Kerodon

$\Newextarrow{\xRightarrow}{5,5}{0x21D2}$ $\newcommand\empty{}$
$\Newextarrow{\xhookrightarrow}{10,10}{0x21AA}$

Proposition 9.5.6.2. Let $\operatorname{\mathcal{C}}$ and $\operatorname{\mathcal{D}}$ be presentable $\infty $-categories. Then $F: \operatorname{\mathcal{C}}\rightarrow \operatorname{\mathcal{D}}$ is a Bousfield localization functor if and only if it satisfies the following conditions:

$(1)$

The functor $F$ is cocontinuous: that is, it preserves small colimits.

$(2)$

The functor $F$ is a localization (in the sense of Definition 6.3.3.1): that is, it exhibits $\operatorname{\mathcal{D}}$ as a localization of $\operatorname{\mathcal{C}}$ with respect to some collection of morphisms.
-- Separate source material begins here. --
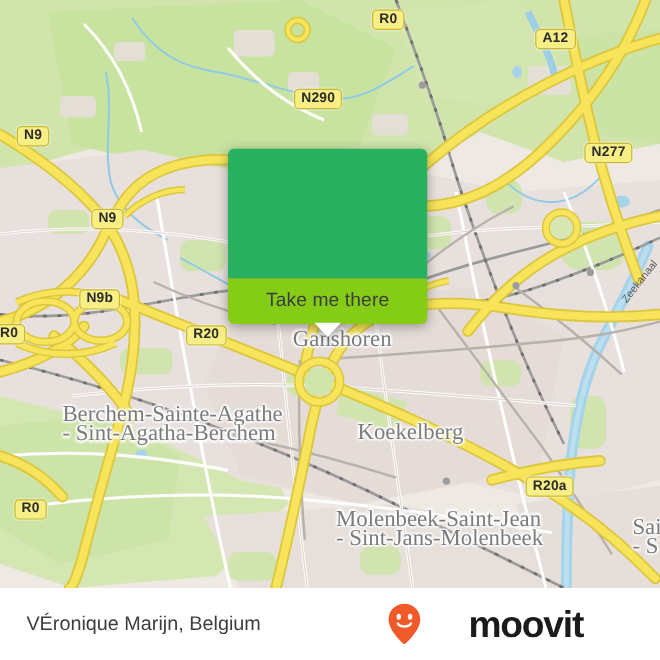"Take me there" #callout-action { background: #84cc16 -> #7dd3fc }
Proof. By virtue of the adjoint functor theorem (Theorem 9.5.2.1), condition $(1)$ is equivalent to the requirement that $F$ admits a right adjoint $G: \operatorname{\mathcal{D}}\rightarrow \operatorname{\mathcal{C}}$. In this case, $F$ is a Bousfield localization functor if and only if the functor $G$ is fully faithful, which is a reformulation of condition $(2)$ (see Proposition 6.3.3.7). $\square$